• _Vorgegebener Textauszug_
Wenn ich gefragt werde, was dieses LARP eigentlich ist, was ich da mache, behelfe ich mir oft mit einem Vergleich: „LARP ist so etwas wie Improvisationstheater, nur machen wir das ein ganzes Wochenende lang oder noch länger und haben kein Publikum außer uns selbst.“ Das sorgt dann für gewöhnlich zumindest für einen kleinen Aha-Effekt, denn improvisiertes Theater ist den meisten ein Begriff. Doch wie ähnlich sind sich diese beiden Formen des Rollenspiels wirklich?

Was ist Improvisationstheater?

Improvisiertes Theater ohne vorgegebenen Text ist wohl so alt wie das Theater selbst. Schon in der Antike war die Mimesis, eine alltagsnahe Improvisation von einem oder mehreren Darstellern, als Aufführungsform neben dem klassischen Drama bekannt. Durch die immer stärker werdende Hinwendung zu vorher festgelegten Texten und Szenen geriet diese Art des Schauspiels in den Hintergrund, bis die Comedia dell’Arte sie auf breiterer Basis wiederentdeckte und im Italien der Renaissance zur volksnahen Kunstform erhöhte.

• _Datensätze_
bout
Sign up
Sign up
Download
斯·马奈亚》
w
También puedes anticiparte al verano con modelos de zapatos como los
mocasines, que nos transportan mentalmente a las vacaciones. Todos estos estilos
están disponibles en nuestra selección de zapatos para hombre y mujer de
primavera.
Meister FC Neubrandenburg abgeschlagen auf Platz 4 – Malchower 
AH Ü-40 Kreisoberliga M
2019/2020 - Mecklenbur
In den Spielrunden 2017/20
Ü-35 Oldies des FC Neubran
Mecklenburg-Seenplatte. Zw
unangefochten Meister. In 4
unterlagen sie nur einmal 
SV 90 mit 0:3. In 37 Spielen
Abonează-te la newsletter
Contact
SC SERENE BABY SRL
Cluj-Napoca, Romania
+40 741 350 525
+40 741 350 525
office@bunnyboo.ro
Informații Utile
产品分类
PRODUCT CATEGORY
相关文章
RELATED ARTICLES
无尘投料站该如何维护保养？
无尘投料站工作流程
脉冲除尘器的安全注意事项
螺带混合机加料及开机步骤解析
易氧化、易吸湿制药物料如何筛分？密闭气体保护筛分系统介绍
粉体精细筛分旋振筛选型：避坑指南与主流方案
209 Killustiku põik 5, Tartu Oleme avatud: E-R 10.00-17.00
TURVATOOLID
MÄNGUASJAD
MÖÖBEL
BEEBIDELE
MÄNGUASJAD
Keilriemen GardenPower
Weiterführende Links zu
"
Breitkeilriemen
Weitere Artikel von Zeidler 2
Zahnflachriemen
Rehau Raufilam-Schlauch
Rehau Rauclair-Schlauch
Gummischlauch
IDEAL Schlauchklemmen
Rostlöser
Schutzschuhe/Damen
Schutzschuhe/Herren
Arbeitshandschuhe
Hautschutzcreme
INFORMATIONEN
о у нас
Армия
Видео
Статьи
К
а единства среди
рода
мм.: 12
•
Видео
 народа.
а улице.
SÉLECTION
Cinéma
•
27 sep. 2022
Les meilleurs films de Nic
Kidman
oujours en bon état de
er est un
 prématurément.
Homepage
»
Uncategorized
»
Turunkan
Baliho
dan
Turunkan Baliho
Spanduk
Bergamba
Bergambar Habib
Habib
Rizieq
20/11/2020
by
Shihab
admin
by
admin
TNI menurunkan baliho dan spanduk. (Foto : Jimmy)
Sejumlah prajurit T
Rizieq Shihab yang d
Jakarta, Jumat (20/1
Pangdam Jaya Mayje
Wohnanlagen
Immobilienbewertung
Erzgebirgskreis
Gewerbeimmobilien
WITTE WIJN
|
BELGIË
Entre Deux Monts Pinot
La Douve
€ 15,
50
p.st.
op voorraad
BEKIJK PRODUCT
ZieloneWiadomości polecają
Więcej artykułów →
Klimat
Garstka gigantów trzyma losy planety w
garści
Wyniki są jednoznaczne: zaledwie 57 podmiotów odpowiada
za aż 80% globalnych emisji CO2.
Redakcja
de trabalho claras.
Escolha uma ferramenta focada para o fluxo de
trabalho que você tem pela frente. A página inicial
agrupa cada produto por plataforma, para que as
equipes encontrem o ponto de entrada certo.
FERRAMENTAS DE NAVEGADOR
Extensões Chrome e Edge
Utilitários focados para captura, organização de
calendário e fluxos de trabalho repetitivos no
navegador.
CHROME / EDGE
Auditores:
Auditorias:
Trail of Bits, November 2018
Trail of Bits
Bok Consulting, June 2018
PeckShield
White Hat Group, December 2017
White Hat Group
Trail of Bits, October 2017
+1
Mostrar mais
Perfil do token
--
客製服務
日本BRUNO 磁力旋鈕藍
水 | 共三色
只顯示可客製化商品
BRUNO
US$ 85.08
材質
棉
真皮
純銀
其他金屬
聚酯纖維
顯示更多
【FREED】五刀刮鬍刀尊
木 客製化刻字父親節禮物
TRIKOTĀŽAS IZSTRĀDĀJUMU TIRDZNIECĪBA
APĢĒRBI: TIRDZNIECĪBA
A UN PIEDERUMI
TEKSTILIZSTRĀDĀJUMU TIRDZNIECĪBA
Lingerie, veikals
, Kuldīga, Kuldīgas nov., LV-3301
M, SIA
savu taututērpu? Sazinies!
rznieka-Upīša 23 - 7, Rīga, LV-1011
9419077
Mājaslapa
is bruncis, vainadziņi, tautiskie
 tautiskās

• _Aufgaben_
A: Zieh aus den Einträgen jede Zeile heraus, die die Zeichenfolge „Schutzschuhe“ enthält. Groß- und Kleinschreibung ist dabei zu beachten.
B: Führe den Textauszug über LARP und Improvisationstheater ab der Stelle fort, an der er endet.

• _Ergebnisse_
A:
Schutzschuhe/Damen
Schutzschuhe/Herren

B:
Die heutige und bekannteste Form des Improvisationstheaters hat ihren Ursprung in England als eine Idee des Dramaturgen Keith Johnstone, aus dessen Feder auch mehrere Bücher zum Thema stammen. Zwei Gruppen von Schauspielern treten in einem Wettstreit, dem sogenannten Theatersport, gegeneinander an und versuchen, nach jeweils pro Runde vorgegebenen Themen das Publikum am besten zu unterhalten. Die Gruppe mit den meisten Punkten gewinnt den Abend – doch die eigentlichen Gewinner sind alle Beteiligten.

Durch die kurzweiligen Szenen und den Wettkampfcharakter erfreut sich Improvisationstheater und besonders Theatersport großer Beliebtheit. In Deutschland registriert die internationale Plattform improwiki.com 380 eingetragene Gruppen, weltweit sind es über 1000. Die tatsächliche Zahl dürfte noch um einiges höher liegen, und ständig schließen sich neue Gruppen zusammen.

Gemeinsamkeiten und Unterschiede

Wo genau jedoch kommt dabei LARP ins Spiel, abgesehen von der Tatsache, dass Rollenspieler unentwegt improvisieren? Welche Gemeinsamkeiten und Unterschiede finden sich bei beiden Formaten konkret?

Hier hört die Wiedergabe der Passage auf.